Only the lines below starting at the one containing "19: (183, 52, 406.62)" and ending at the one containing "35: (384, 73, 132.45)" belong in the answer, each copied exactly.

** Opening Extracted entries block **

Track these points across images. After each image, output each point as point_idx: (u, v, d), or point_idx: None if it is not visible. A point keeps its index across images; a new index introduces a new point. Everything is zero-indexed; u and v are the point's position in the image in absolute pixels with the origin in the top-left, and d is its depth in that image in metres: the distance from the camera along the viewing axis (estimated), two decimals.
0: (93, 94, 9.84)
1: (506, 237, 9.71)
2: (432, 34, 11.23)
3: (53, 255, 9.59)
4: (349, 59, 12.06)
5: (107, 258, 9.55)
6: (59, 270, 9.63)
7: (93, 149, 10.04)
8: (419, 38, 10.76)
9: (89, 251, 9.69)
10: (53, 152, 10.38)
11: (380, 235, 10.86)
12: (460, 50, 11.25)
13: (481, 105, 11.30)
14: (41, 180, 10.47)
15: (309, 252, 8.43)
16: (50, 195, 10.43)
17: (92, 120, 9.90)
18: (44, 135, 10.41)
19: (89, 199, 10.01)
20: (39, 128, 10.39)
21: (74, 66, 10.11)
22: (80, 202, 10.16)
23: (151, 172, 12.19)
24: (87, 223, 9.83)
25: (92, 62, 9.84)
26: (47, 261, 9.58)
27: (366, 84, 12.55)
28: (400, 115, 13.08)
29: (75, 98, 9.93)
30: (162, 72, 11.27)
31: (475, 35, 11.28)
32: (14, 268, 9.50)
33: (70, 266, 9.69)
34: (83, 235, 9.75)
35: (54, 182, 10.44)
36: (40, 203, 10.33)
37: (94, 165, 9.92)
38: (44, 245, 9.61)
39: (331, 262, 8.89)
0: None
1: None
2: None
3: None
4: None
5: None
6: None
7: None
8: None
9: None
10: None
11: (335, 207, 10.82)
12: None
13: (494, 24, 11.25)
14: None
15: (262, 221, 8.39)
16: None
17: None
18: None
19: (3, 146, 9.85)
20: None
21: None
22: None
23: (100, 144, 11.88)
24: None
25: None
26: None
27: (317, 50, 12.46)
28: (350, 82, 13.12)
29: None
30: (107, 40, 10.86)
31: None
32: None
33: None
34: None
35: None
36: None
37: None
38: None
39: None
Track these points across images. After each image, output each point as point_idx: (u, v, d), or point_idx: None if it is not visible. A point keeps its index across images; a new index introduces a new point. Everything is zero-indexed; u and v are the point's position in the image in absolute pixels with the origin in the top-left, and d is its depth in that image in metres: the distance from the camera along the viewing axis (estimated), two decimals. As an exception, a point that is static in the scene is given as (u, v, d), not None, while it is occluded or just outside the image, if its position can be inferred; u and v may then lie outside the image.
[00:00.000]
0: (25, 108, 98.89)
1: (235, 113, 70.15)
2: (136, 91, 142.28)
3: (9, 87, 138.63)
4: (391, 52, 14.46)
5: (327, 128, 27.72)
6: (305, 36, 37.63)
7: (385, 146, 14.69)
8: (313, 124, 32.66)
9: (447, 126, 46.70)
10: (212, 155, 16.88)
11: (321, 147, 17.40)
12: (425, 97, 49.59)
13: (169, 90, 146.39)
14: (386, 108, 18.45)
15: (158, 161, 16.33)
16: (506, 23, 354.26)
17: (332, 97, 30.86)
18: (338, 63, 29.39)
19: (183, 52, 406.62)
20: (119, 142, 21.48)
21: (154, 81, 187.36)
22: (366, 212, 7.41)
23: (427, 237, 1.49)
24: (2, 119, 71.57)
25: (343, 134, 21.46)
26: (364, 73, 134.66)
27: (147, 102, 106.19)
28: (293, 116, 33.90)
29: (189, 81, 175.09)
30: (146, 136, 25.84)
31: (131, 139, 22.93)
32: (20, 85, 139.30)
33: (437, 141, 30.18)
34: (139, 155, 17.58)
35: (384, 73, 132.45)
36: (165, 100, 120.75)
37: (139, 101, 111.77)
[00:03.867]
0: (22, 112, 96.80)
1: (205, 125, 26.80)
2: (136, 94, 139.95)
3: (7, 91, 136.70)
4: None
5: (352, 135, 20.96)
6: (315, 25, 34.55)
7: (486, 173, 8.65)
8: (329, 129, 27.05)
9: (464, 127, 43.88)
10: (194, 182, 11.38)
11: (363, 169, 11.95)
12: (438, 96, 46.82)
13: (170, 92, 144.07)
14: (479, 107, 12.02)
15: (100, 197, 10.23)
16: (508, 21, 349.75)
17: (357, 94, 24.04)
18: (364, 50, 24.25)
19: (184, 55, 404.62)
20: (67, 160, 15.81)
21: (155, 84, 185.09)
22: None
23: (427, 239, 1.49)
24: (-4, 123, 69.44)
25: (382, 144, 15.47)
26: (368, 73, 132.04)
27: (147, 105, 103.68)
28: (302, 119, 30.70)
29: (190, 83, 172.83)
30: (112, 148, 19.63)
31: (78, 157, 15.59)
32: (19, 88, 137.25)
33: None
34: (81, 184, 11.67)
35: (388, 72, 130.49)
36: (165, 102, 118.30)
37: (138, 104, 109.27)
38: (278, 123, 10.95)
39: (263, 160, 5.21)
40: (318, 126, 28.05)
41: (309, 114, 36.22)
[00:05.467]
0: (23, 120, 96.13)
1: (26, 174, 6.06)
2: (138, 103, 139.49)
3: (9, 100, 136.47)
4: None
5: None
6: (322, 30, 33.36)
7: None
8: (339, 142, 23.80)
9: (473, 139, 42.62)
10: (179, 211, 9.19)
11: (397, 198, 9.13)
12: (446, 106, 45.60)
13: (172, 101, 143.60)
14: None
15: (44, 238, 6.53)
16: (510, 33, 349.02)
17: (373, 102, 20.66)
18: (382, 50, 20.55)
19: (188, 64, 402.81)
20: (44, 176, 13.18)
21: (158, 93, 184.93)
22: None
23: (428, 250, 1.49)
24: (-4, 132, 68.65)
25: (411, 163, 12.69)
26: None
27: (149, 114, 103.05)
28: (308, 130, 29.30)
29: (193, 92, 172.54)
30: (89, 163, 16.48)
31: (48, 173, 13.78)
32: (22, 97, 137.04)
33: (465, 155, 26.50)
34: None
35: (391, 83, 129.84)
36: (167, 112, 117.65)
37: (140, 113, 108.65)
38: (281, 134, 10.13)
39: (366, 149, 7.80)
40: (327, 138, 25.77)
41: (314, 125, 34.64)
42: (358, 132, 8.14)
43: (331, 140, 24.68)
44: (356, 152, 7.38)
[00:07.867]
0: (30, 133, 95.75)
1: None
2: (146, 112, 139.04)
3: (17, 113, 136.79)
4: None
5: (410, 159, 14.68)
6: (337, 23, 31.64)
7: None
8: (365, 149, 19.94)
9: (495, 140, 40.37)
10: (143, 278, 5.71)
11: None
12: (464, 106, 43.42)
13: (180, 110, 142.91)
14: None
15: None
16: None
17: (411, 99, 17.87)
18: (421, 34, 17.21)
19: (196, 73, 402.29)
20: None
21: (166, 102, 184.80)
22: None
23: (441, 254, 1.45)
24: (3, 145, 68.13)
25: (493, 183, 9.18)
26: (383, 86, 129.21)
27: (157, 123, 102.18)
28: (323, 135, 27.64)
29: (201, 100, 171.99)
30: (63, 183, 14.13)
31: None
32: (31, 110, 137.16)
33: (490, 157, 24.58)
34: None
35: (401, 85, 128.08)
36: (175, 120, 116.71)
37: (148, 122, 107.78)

** Closing Extracted entries block **

Result for this task =>
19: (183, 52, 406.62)
20: (119, 142, 21.48)
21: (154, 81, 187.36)
22: (366, 212, 7.41)
23: (427, 237, 1.49)
24: (2, 119, 71.57)
25: (343, 134, 21.46)
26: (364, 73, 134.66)
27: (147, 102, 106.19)
28: (293, 116, 33.90)
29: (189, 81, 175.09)
30: (146, 136, 25.84)
31: (131, 139, 22.93)
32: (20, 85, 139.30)
33: (437, 141, 30.18)
34: (139, 155, 17.58)
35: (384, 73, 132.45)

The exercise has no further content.